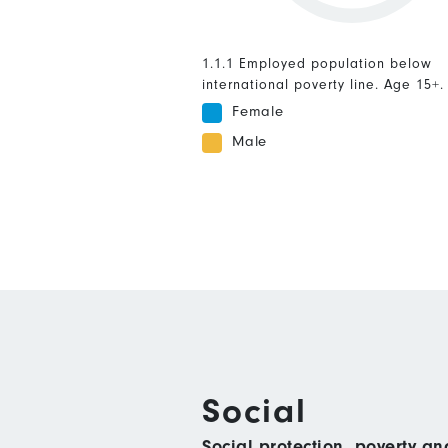
1.1.1 Employed population below
international poverty line. Age 15+.
Female
Male
Social
Social protection, poverty a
--
**PROBLEM DETAILS**
Exclude all images and retype the data precisely.

**OUTPUT**
1.1.1 Employed population below
international poverty line. Age 15+.
Female
Male
Social
Social protection, poverty a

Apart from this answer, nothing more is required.